• Extracted text
This relationship between the compiler and the hardware has many facets. In this thesis, we examine one of these facets based on one observation about the behavior of dynamically scheduled superscalar processors. In order to provide dynamic scheduling, processors build, at run time, the data flow graph for a small window (set) of instructions. For each value produced by an instruction, two actions are taken by the current mechanism: first, the value is forwarded to the other instructions that use this value and that are found in the same window of instructions being analyzed; second, the value produced is retired at commit time to the register file from where succeeding instructions that make use of it will be able to fetch it. Our observation is that a large percentage (often more than 90%) of the values produced by the instructions in the program are "short-lived" in the sense that the producer and the last consumer of a value are found very close together in the instruction stream. This implies that there is a big chance that the producer and last consumer of a value are found in the same window of instructions while the superscalar processor is building the dataflow graph for them. In that case, when the value is produced it will be forwarded to all the possible consumers of the value. Therefore, when the value is retired to the register file, there will not be any subsequent use of this value. We maintain that, since the value has been forwarded to all the uses before being retired to the register file, there is no need to commit this value to the register file.

This observation can be illustrated with the small example given in Figure 1.1. As it



Figure 1.1: Building the dataflow graph for a set of short-lived variables

can be seen in the figure, the values produced by the instructions in the small program fragment are consumed by instructions that follow closely in the instruction stream (with the exception of the value produced for  $\pm 4$ ). Therefore, it is possible that the instructions in this program fragment fit in the same window of instructions while the processor is dynamically building the dataflow graph for the them. In this case, the values produced for  $\pm 1$ ,  $\pm 2$ ,  $\pm 3$ , and  $\pm 5$  are forwarded to all their consumers in the window thus making unnecessary the commit of these values to the register file. On the other hand, the value produced for  $\pm 4$  has to be retired to the register file so that its last consumer can find it there.

• Goal
Please state what percentage of the values produced by a program's instructions the passage on short-lived values above reports to be short-lived.

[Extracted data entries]
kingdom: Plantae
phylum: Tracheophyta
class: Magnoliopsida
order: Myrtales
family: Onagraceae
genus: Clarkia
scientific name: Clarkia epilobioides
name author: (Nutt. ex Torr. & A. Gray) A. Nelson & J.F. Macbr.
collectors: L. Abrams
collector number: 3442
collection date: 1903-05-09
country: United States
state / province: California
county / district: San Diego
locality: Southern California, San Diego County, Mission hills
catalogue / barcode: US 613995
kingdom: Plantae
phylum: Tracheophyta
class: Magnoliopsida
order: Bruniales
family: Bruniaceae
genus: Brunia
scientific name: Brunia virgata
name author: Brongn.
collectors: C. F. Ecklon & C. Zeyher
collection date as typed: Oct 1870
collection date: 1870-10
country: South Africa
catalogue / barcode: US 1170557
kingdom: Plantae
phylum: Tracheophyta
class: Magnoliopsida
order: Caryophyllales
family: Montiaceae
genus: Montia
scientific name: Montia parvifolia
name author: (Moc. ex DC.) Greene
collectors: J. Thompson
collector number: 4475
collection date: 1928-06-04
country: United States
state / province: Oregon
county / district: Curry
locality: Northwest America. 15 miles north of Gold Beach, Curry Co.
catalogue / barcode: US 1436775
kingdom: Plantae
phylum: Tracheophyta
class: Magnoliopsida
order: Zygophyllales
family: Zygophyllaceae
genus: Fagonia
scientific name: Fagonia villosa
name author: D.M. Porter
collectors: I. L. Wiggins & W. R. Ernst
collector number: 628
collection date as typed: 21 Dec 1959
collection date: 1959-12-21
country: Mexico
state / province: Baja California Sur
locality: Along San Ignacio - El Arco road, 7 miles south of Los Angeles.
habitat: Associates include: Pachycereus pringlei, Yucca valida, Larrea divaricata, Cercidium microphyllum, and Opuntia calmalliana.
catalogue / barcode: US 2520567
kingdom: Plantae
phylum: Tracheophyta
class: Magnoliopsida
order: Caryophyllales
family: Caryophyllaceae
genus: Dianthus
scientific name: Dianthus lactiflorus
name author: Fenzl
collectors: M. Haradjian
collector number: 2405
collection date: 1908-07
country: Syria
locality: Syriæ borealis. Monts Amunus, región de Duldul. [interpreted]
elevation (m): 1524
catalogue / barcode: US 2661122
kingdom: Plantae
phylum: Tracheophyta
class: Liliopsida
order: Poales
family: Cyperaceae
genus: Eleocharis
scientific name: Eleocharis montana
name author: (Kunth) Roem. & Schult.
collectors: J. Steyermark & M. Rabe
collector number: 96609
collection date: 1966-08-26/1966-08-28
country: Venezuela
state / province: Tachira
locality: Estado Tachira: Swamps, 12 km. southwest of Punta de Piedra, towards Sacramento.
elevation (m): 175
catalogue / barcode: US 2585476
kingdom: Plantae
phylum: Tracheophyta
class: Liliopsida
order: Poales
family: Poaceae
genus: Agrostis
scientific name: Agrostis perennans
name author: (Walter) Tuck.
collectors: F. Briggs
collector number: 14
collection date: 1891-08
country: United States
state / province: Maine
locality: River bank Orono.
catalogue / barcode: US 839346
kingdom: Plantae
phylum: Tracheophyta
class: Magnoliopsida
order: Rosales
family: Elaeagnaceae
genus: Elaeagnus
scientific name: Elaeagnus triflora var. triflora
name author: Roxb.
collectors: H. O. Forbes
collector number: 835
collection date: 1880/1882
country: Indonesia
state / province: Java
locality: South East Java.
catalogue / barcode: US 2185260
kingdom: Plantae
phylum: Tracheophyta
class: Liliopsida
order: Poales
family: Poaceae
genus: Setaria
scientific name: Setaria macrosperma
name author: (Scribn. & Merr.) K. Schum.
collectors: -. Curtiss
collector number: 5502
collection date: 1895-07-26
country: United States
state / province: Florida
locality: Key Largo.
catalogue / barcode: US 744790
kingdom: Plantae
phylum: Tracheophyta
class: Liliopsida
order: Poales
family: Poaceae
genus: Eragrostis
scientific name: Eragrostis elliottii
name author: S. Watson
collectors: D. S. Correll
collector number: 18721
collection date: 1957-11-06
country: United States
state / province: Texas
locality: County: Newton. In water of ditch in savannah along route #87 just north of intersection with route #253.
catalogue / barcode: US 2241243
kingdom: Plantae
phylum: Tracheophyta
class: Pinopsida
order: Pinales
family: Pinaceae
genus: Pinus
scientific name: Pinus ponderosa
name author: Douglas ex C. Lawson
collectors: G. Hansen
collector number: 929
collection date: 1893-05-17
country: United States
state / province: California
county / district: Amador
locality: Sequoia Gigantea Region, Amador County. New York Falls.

• Exercise solution
Often more than 90%.